WHAT YOU SHOULD DO: An exact copy is needed of each line from the one including "передач WP12NG" through the last line of the entries, both ends counted, with nothing added.

*** Opening of GIVEN INFORMATION ***

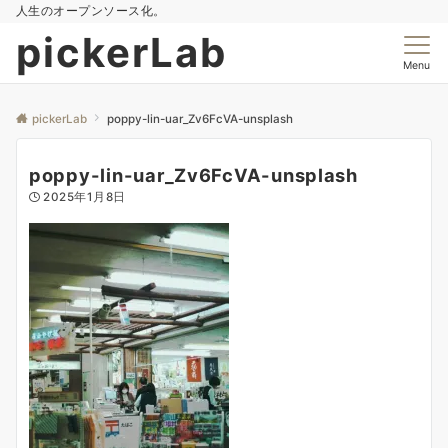
人生のオープンソース化。
pickerLab
Menu
pickerLab
poppy-lin-uar_Zv6FcVA-unsplash
poppy-lin-uar_Zv6FcVA-unsplash
2025年1月8日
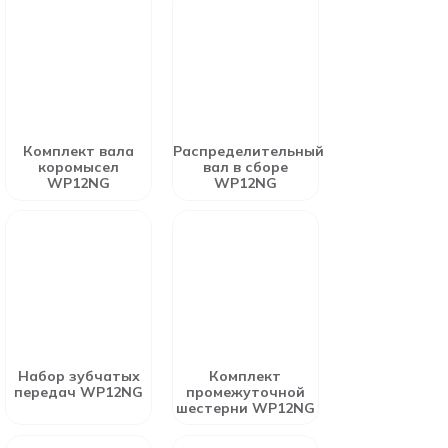
Комплект вала
Распределительный
коромысел
вал в сборе
WP12NG
WP12NG
Набор зубчатых
Комплект
передач WP12NG
промежуточной
шестерни WP12NG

*** Close of GIVEN INFORMATION ***

WRITTEN RESPONSE:
передач WP12NG
промежуточной
шестерни WP12NG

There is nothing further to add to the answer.